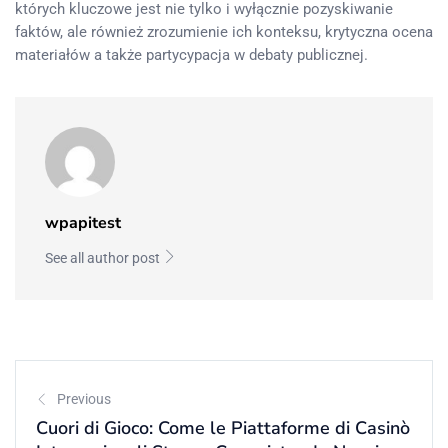
których kluczowe jest nie tylko i wyłącznie pozyskiwanie
faktów, ale również zrozumienie ich konteksu, krytyczna ocena
materiałów a także partycypacja w debaty publicznej.
wpapitest
See all author post
Previous
Cuori di Gioco: Come le Piattaforme di Casinò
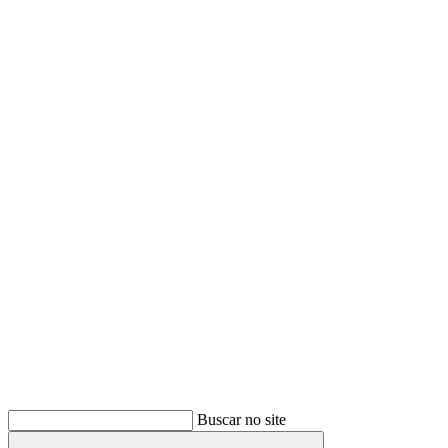
Buscar
Buscar no site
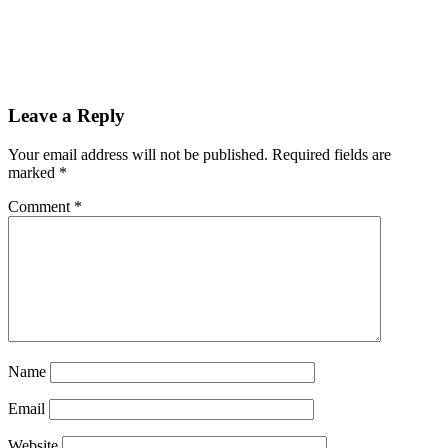
Leave a Reply
Your email address will not be published.
Required fields are
marked
*
Comment
*
Name
Email
Website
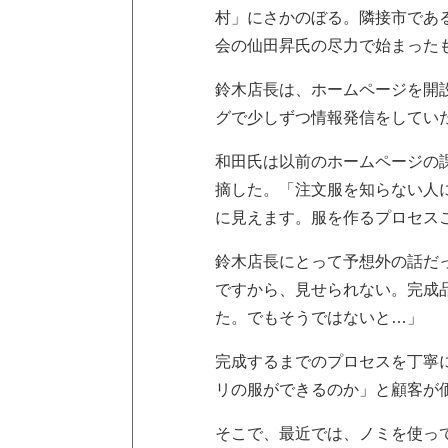
村」にさかのぼる。隣接市であ
会の仙田昇氏の尽力で始まった
鈴木店長は、ホームページを開
グで少しずつ情報発信をしてい
和田氏は以前のホームページの
摘した。「注文服を知らない人
に見えます。服を作るプロセス
鈴木店長にとって予想外の話だ
ですから、見せられない。完成
た。でもそうではないと…」
完成するまでのプロセスを丁寧
リの服ができるのか」と顧客が
そこで、最近では、ノミを使っ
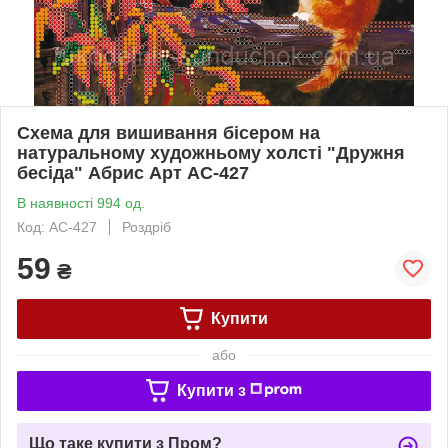
Схема для вишивання бісером на
натуральному художньому холсті "Дружня
бесіда" Абрис Арт AC-427
В наявності 994 од.
Код: AC-427
Роздріб
59
₴
Купити
або
Купити з
Що таке купити з Пром?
* * *
DIRECTIONS: Reproduce the lines of the entries verbatim, starting at the line containing "村」にさかのぼる。隣接市であ" and ending at the final line of the entries. Leave the pictures out of your answer.

SOLUTION TO THIS TASK:
村」にさかのぼる。隣接市であ
会の仙田昇氏の尽力で始まった
鈴木店長は、ホームページを開
グで少しずつ情報発信をしてい
和田氏は以前のホームページの
摘した。「注文服を知らない人
に見えます。服を作るプロセス
鈴木店長にとって予想外の話だ
ですから、見せられない。完成
た。でもそうではないと…」
完成するまでのプロセスを丁寧
リの服ができるのか」と顧客が
そこで、最近では、ノミを使っ
Схема для вишивання бісером на
натуральному художньому холсті "Дружня
бесіда" Абрис Арт AC-427
В наявності 994 од.
Код: AC-427
Роздріб
59
₴
Купити
або
Купити з
Що таке купити з Пром?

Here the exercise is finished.